··· Excerpted passage ···

In lugnet.dear-lego, Stephen F. Roberts writes:
[...]
...On the whole, LEGO basically got big-time free advertising from a
group of enthusiastic fans who the people could actually stop and talk
to as opposed to an inanimate box or a non-interactive TV commercial.
And we did talk to lots and lots of people. Families with kids, other
AFOLs, other train-heads who never knew LEGO made trains, all kinds of
people that got a chance to really see the kind of things LEGO can do.
[...]

You go, Stephen!!!  Excellent report!  The things the fan community does for
TLC are priceless!

On that note, while skimming Slashdot tonight, the following document came
up in one of the conversations there earlier today.  I've attached a copy of
it below (with permission).  It's good reading -- mostly obvious to anyone
who has been on the Net for a while -- but still speaks volumes of wisdom.

--Todd


                       THE CLUETRAIN MANIFESTO
                       http://www.cluetrain.com


                              95 THESES

    1. Markets are conversations.

    2. Markets consist of human beings, not demographic sectors.

    3. Conversations among human beings sound human. They are
       conducted in a human voice.

    4. Whether delivering information, opinions, perspectives,
       dissenting arguments or humorous asides, the human voice is
       typically open, natural, uncontrived.

    5. People recognize each other as such from the sound of this
       voice.

··· Extracted entries ···

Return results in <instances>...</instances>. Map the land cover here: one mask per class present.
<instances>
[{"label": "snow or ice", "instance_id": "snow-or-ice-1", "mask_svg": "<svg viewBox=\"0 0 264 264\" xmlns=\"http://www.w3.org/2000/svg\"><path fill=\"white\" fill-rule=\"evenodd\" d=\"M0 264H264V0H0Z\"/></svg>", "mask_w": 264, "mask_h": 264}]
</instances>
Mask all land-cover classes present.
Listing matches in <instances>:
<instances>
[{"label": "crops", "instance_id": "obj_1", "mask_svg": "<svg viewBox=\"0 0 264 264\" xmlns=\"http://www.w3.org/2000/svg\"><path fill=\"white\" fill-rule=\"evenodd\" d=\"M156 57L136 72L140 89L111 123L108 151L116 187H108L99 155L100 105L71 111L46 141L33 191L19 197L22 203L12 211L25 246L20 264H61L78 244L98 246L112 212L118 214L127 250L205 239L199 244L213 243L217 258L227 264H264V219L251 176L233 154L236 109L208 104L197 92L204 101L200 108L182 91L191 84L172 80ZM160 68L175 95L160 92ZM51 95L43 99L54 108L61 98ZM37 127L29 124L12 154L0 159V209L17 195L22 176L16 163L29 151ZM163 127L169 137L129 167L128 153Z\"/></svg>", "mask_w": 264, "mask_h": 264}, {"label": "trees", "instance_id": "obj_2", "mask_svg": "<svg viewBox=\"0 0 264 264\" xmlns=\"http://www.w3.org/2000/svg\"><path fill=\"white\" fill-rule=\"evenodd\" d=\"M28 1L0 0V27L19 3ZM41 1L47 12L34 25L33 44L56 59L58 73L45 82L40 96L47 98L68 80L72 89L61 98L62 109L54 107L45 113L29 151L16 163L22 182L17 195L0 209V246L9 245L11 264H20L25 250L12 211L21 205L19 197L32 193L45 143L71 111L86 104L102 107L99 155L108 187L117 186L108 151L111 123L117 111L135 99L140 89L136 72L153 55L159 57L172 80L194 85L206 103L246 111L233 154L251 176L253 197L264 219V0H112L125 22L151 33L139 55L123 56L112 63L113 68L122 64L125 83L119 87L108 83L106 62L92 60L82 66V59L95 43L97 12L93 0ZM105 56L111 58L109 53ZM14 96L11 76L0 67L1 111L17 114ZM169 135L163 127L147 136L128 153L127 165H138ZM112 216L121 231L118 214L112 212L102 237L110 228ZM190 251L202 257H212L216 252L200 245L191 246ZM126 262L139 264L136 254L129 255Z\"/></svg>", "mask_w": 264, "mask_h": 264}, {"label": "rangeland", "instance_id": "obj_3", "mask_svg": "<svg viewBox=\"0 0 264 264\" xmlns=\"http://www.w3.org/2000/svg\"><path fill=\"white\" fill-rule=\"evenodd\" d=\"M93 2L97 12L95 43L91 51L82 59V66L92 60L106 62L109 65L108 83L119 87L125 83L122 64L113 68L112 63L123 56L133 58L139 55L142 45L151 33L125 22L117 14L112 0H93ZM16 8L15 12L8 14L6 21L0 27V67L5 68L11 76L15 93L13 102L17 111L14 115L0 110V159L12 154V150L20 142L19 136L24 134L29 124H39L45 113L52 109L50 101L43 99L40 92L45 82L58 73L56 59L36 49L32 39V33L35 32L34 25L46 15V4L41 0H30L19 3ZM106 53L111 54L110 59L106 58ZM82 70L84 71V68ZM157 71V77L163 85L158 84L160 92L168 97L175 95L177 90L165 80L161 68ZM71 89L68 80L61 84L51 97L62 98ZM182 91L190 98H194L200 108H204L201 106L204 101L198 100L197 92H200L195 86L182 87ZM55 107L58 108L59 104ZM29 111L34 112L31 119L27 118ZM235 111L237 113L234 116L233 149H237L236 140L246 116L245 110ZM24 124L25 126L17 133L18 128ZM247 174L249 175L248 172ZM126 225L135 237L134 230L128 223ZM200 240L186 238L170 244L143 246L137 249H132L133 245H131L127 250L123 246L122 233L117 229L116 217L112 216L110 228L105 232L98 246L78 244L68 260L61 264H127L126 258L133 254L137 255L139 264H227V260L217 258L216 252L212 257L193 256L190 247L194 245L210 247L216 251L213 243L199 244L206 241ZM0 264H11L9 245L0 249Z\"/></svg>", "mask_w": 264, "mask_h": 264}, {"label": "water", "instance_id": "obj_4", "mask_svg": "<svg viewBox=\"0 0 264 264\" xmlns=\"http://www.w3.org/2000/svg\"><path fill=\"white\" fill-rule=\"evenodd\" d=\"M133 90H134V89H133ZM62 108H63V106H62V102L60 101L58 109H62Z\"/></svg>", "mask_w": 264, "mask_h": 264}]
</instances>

···

Work to complete:
**a.** In the newsgroup post, where did Todd come across the document he attached?
**b.** Resume the newsgroup post after its last line, adding further numbered theses in the same style.

Answers per task:
**a.** On Slashdot, in one of the conversations there earlier that day.

**b.**
    6. The Internet is enabling conversations among human beings that
       were simply not possible in the era of mass media.

    7. Hyperlinks subvert hierarchy.

    8. In both internetworked markets and among intranetworked
       employees, people are speaking to each other in a powerful new
       way.

    9. These networked conversations are enabling powerful new forms
       of social organization and knowledge exchange to emerge.

   10. As a result, markets are getting smarter, more informed, more
       organized. Participation in a networked market changes people
       fundamentally.

   11. People in networked markets have figured out that they get far
       better information and support from one another than from
       vendors. So much for corporate rhetoric about adding value to
       commoditized products.

   12. There are no secrets. The networked market knows more than
       companies do about their own products. And whether the news is
       good or bad, they tell everyone.

   13. What's happening to markets is also happening among employees.
       A metaphysical construct called "The Company" is the only thing
       standing between the two.

   14. Corporations do not speak in the same voice as these new
       networked conversations. To their intended online audiences,
       companies sound hollow, flat, literally inhuman.

   15. In just a few more years, the current homogenized "voice" of
       business -- the sound of mission statements and brochures --
       will seem as contrived and artificial as the language of the
       18th century French court.

   16. Already, companies that speak in the language of the pitch, the
       dog-and-pony show, are no longer speaking to anyone.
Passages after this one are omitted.